The first of May is la Fête du Muguet in France, or lily-of-the-valley day. It celebrates the arrival of spring, and people pick (or buy) little bunches of lily-of-the-valley to give to family and friends to wish them happiness. (Photo from Wikimedia Commons. Definitely not mine.)
la Fête du Muguet during my semester abroad in Paris. Like most college students, I studied on a program that arranged for accommodations with host families. Unlike most students, I lived with just a "host grandmother" - a sweet little old lady named Madame Philippe.
Though Madame Philippe had a rather impressive grasp of modern technology (she had a laptop, looked at bridge scores online, and even exchanged e-mail with her grandchildren), she had firmly old-fashioned notions about food. She served meals that my professors told me I would be unlikely to encounter at a modern French dinner table: tripes à la caen, boudin noir, and langue de boeuf aux cornichons (braised beef tongue with sour gherkins.)*
Beef tongue is one of my favorite kinds of offal, so langue de boeuf aux cornichons was the dish I immediately thought of when I read about the offal-themed Meat & Greet event hosted by Hunter Angler Gardener Cook. It has a long cooking time, but the preparation is fairly straightforward, and I tend to think it's one of the tamer forms of offal when plated and dressed.
Braised beef tongue has a rich, beefy flavor (it doesn't taste "gamey" the way a lot of other offal meats do) and an exquisitely tender texture. Sliced and dressed in a light tomato sauce with cornichons and capers, it's not all that different from brisket.
I don't know if Madame Philippe has discovered the food blogosphere yet, and if she has, she's probably not reading English-language blogs. Still, on the off chance that she does come across this page: Bonne Fête du Muguet, Madame Philippe!
Beef Tongue with Cornichons and Capers
Langue de Boeuf aux Cornichons et Câpres
To make this recipe gluten-free, just omit the flour in the sauce.
(Serves eight normal people. Serves one if you're like me. More leftovers = more cold tongue sandwiches.)*
Take a nice large beef tongue, about three or four pounds in weight, and give it a good rinse so that it's free of blood and any gunk that might be sticking to it. Yes, it looks like a tongue. You can close your eyes if you find this particularly disconcerting.

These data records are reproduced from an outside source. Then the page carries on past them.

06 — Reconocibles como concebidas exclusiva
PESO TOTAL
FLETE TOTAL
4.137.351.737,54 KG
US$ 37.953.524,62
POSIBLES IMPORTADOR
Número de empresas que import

Bring a big pot of water to a rolling boil. Add the tongue. Cook the tongue for twenty minutes, then remove it from the pot and discard the water. Rinse out the pot.
Add one chopped carrot, one chopped onion, a teaspoon of peppercorns, six cloves, six juniper berries, two bay leaves, a few sprigs of fresh thyme, a glug of white vinegar, and a tablespoon of salt. Put the tongue back in the pot. Add enough water to just cover the tongue.

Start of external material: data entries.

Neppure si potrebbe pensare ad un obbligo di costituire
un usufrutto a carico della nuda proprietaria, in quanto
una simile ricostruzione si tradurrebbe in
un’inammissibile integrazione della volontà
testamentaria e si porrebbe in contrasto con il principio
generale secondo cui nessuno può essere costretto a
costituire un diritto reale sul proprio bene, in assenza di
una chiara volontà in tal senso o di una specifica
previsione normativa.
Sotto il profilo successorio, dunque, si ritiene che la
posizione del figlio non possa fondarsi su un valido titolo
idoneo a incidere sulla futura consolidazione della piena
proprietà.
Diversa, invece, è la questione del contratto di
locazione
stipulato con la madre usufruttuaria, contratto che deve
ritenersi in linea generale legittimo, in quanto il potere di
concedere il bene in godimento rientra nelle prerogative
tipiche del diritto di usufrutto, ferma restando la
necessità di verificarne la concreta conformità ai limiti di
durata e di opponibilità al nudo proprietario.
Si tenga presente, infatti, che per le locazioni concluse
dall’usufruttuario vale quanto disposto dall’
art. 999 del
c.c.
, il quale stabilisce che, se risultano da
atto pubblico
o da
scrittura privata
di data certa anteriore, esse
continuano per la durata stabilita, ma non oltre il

Bring the water to a boil, then turn the heat down to a simmer and put a lid on the pot. Cook for three hours or so - until tongue is tender when poked with a fork, and it looks as though the skin is starting to peel away. If you have any doubts, cook it for longer. Add more water as necessary. Turn off the heat when the tongue is done.
To prepare the sauce, make a roux with a generous lump of butter and a teaspoon of flour. Add a splash of white wine and a cup of tomato puree (canned is fine, though fresh is better), then add several teaspoons of capers in vinegar (with the vinegar) and ten or twelve sliced cornichons. Season with salt and pepper. Let the sauce simmer.
Remove the tongue from the pot. It will look whitish and alarming; this is normal. By this point it should be cool enough to touch without burning your fingers (or burning them too badly). Take a small sharp knife and cut through the outer layer of skin. Peel away the skin; it should come off in strips. The meat beneath will be pinkish. Slice the tongue into rounds.
To serve, place rounds of tongue on a bed of white rice, and dress with the sauce. Poached leeks are a good accompaniment.
Leftovers are best slathered with grain mustard and served on rye bread with more cornichons.
*For a Parisian restaurant that still serves offal, and is an interesting historical place to boot, try the Crémerie Restaurant Polidor, at 41 Rue Monsieur-Le-Prince (near Métro stop Odéon.)